Phase 2: Consolidate into a Clean Structure

Create a deployable directory structure:

site/
  index.html
  privacy.html
  terms.html
  careers/          (preserve subdirectories)
  post/             (blog posts, etc.)
  assets/
    css/
    js/
    images/   (includes videos, SVGs, all media)
  1. Copy HTML files from the <domain>/ download directory to site/, preserving any subdirectory structure (e.g., careers/, post/ for blog posts)
  2. Copy CSS from cdn.prod.website-files.com/<site-id>/css/ to site/assets/css/
  3. Copy JS from cdn.prod.website-files.com/<site-id>/js/ to site/assets/js/
  4. Copy all images/media from each cdn.prod.website-files.com/<site-id>/ directory to site/assets/images/ — there are often multiple site IDs (one for site assets, another for CMS content)

GIVEN INFORMATION:
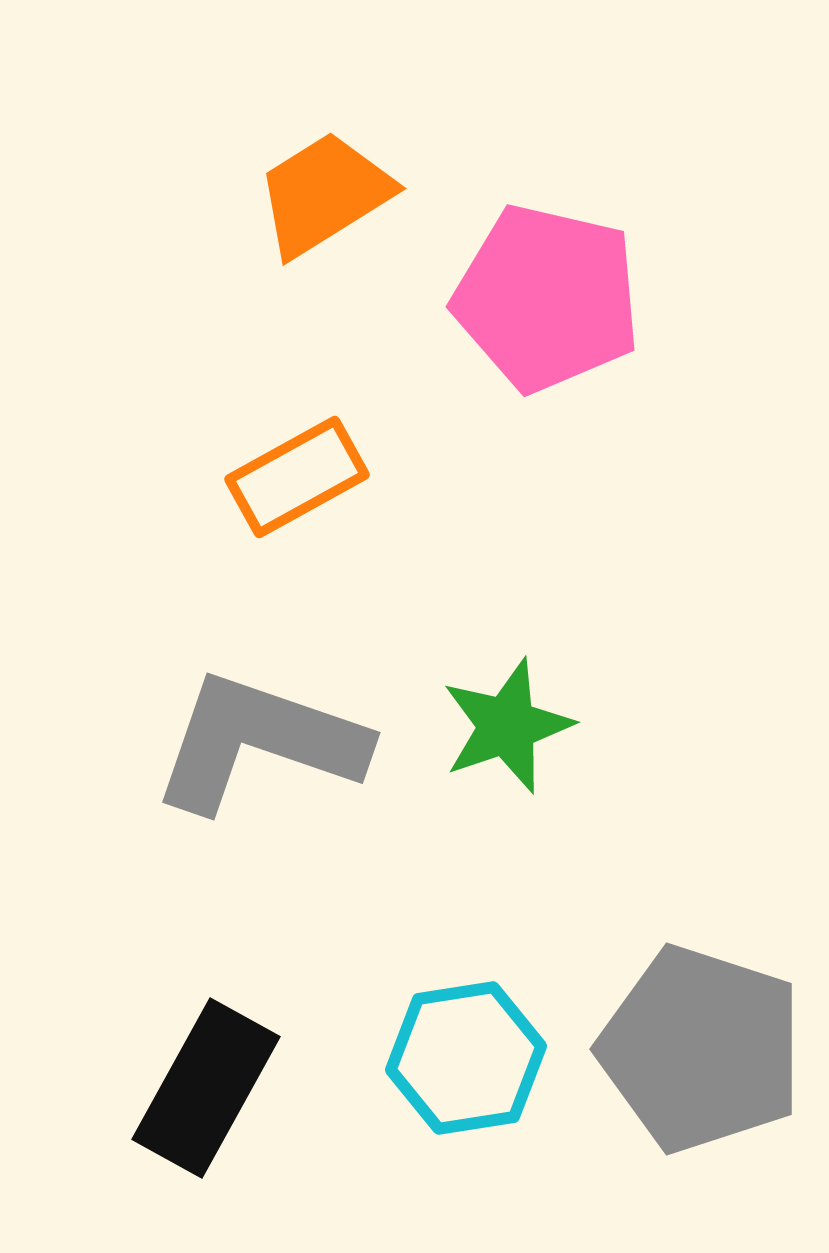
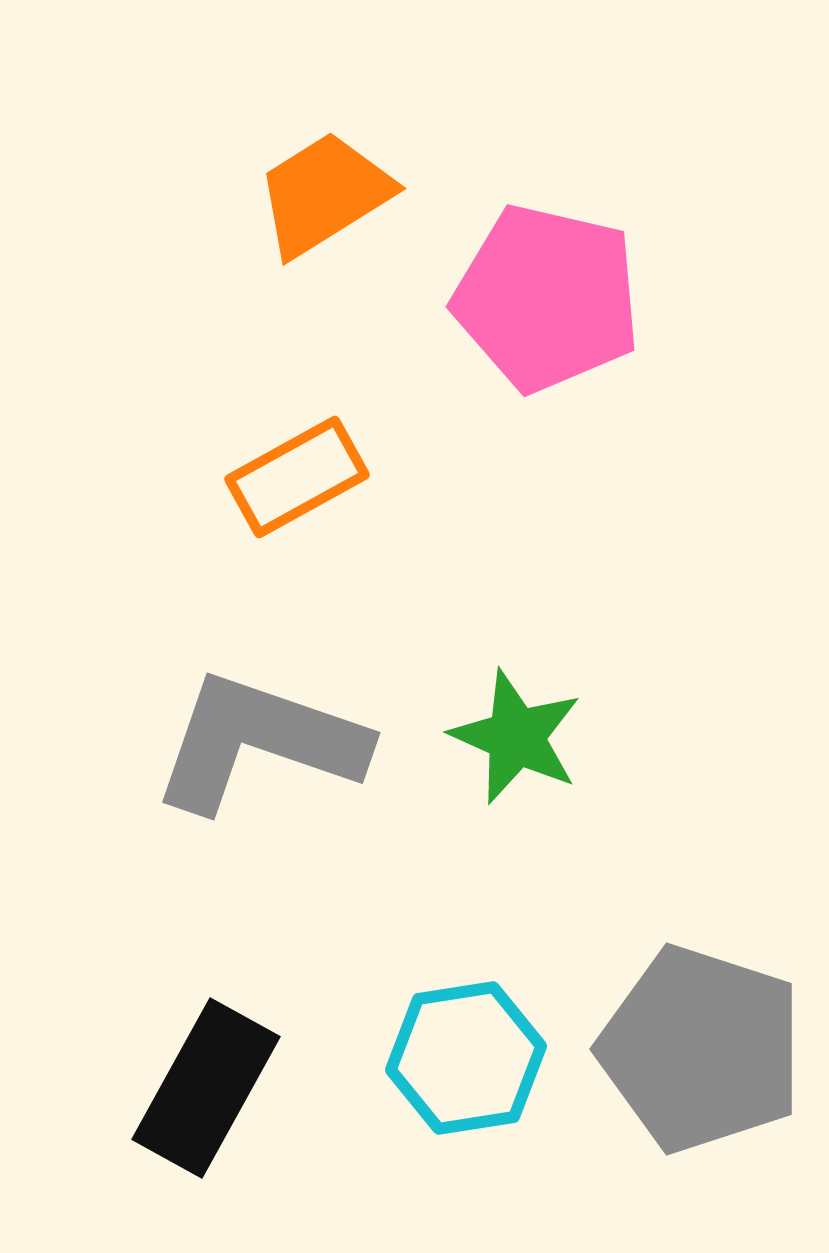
green star: moved 9 px right, 11 px down; rotated 29 degrees counterclockwise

LIST OF TASKS:
A) Set down the section of the site-consolidation passage from "Create a deployable" up to and including "for blog posts)" verbatim.
B) Answer the following questions using the site-consolidation passage above.
(i) Which directory in the structure includes videos and SVGs?
(ii) From which location are JS files copied?
(iii) According to the final step, what are the multiple site IDs often used for?

SET OF ANSWERS:
A)
Create a deployable directory structure:

site/
  index.html
  privacy.html
  terms.html
  careers/          (preserve subdirectories)
  post/             (blog posts, etc.)
  assets/
    css/
    js/
    images/   (includes videos, SVGs, all media)
  1. Copy HTML files from the <domain>/ download directory to site/, preserving any subdirectory structure (e.g., careers/, post/ for blog posts)

B)
(i) site/assets/images/
(ii) cdn.prod.website-files.com/<site-id>/js/
(iii) One is for site assets and another is for CMS content.